Show all lines below holding the string "trung".

*Raw data*.
════

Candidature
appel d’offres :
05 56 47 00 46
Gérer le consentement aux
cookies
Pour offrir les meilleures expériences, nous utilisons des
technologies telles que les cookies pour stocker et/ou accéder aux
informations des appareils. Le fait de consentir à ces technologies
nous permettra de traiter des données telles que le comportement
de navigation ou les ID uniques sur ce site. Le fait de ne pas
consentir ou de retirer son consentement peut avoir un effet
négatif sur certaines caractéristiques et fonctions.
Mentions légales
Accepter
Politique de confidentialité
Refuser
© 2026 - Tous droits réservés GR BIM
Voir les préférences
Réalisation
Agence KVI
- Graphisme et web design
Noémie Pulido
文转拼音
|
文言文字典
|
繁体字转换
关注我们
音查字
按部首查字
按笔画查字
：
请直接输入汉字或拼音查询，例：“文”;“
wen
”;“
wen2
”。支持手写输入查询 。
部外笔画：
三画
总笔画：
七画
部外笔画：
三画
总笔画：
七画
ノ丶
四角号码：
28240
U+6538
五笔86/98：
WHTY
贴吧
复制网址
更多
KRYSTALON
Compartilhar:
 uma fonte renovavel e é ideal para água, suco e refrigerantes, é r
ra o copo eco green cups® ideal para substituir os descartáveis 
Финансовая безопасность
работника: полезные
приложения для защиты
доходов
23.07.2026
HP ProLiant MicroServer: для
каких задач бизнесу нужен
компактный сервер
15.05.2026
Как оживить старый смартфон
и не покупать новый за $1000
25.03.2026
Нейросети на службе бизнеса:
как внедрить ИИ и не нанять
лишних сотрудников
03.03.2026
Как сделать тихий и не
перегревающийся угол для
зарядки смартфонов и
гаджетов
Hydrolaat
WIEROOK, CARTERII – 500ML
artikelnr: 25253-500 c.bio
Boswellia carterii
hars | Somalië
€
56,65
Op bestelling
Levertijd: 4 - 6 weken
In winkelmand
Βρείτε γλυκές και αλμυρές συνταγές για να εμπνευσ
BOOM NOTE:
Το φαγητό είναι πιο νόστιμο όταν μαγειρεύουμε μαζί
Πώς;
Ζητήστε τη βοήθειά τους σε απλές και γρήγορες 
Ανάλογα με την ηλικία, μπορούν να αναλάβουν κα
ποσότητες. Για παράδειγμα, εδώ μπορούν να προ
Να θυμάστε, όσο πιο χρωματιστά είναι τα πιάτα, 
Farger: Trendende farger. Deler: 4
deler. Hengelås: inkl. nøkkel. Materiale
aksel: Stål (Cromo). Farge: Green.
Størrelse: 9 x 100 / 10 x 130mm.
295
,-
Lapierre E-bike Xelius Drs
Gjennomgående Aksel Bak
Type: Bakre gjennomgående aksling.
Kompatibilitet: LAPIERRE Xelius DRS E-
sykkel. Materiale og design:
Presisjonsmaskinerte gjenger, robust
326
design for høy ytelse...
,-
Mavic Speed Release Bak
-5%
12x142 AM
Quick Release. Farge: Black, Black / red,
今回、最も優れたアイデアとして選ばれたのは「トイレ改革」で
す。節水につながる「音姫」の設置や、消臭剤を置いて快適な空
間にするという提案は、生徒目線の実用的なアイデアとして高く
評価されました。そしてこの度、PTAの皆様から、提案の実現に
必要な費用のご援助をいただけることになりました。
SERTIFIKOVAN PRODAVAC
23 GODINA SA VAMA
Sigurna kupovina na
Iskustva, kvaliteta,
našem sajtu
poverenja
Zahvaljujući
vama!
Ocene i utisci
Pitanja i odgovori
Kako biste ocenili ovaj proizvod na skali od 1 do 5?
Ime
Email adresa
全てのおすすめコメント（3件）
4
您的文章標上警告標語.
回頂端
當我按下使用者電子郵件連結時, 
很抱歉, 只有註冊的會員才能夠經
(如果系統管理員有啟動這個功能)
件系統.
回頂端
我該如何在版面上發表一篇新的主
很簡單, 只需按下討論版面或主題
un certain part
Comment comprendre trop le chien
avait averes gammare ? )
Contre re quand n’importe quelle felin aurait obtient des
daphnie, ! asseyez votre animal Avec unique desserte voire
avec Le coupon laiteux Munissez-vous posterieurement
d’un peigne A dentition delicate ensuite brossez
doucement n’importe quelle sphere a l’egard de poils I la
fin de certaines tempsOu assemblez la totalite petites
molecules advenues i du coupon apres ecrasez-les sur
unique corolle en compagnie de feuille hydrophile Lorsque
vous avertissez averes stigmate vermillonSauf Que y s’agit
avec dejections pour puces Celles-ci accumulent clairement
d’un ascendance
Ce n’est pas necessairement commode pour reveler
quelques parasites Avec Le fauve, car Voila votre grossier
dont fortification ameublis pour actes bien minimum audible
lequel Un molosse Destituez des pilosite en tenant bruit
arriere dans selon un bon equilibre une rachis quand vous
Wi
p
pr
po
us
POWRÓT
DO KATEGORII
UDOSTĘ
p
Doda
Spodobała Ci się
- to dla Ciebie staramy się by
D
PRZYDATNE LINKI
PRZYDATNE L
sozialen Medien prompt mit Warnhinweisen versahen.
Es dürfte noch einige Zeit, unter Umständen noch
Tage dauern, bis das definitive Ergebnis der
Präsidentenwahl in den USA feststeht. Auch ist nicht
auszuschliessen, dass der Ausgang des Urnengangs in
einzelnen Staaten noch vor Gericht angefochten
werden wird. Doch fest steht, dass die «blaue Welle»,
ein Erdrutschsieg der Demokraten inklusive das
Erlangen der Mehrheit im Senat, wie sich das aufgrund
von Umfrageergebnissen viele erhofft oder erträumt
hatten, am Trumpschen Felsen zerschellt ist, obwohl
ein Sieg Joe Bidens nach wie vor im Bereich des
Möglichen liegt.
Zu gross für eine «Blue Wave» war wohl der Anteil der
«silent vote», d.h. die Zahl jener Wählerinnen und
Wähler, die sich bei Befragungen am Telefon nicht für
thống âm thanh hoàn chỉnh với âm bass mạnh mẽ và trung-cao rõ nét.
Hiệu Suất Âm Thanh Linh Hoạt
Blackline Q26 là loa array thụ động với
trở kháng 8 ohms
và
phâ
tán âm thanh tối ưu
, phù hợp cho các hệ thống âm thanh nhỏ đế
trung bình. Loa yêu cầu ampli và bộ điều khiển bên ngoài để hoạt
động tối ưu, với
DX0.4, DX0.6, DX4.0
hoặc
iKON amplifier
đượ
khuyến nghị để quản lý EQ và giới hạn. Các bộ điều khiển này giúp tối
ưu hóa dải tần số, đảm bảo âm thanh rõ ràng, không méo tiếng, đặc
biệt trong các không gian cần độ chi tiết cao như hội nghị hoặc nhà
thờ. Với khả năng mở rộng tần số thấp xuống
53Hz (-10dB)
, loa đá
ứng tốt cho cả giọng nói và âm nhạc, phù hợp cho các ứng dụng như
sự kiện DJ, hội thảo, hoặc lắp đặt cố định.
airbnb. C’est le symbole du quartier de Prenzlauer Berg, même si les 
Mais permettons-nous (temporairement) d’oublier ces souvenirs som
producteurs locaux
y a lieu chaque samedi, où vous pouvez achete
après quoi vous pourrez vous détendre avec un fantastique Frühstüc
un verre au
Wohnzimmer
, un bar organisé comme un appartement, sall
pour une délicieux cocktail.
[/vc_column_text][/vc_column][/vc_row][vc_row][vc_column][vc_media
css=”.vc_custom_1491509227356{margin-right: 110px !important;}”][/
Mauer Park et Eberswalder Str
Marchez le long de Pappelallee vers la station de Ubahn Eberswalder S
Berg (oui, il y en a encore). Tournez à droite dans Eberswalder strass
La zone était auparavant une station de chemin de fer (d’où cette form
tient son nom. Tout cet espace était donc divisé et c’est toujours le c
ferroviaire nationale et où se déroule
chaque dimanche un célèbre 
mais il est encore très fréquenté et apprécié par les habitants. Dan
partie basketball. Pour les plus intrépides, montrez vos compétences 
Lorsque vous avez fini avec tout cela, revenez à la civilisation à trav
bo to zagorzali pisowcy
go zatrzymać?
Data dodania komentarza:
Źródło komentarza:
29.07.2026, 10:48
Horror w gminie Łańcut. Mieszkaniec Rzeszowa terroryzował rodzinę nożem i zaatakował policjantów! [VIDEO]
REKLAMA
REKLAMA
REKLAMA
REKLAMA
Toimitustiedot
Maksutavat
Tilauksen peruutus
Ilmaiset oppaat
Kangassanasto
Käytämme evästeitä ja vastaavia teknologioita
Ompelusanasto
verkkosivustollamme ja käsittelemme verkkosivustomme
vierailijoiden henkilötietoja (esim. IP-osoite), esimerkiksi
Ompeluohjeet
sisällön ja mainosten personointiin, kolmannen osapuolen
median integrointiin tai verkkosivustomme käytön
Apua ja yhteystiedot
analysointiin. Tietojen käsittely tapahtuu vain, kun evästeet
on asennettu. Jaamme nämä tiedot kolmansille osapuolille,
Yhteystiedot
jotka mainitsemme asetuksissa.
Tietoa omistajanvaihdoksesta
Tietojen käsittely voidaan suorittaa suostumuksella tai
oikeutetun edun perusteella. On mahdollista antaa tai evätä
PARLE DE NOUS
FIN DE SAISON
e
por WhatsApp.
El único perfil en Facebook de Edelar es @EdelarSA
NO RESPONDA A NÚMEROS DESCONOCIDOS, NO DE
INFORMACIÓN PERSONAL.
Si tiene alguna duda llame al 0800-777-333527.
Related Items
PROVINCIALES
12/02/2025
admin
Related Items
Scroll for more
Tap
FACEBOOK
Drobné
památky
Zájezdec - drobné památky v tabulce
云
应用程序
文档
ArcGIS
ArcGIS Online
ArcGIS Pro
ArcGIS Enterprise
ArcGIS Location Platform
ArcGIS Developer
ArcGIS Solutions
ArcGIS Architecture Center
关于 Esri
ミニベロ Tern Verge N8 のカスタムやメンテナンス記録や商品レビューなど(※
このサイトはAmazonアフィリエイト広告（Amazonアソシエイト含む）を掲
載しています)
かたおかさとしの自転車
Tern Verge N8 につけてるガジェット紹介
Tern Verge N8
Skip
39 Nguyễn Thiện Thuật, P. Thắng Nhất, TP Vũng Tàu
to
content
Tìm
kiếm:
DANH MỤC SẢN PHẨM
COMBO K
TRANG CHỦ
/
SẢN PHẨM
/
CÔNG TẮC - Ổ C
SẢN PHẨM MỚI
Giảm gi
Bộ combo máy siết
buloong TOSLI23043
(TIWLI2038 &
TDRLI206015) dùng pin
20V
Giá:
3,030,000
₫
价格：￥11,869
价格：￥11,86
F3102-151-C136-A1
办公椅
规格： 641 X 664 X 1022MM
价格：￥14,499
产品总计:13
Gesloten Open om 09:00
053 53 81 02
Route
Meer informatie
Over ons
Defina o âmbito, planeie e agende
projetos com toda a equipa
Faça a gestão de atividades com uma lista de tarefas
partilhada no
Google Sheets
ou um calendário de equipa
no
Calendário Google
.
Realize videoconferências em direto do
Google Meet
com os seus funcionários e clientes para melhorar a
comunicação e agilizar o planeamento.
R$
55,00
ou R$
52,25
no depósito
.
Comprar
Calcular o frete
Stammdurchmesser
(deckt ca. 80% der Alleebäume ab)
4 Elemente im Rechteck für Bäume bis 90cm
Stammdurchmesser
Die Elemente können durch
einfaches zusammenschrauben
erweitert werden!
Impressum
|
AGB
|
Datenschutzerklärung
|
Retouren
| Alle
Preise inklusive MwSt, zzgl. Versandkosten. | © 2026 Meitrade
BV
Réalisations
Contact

════

*The answer*.
thống âm thanh hoàn chỉnh với âm bass mạnh mẽ và trung-cao rõ nét.
trung bình. Loa yêu cầu ampli và bộ điều khiển bên ngoài để hoạt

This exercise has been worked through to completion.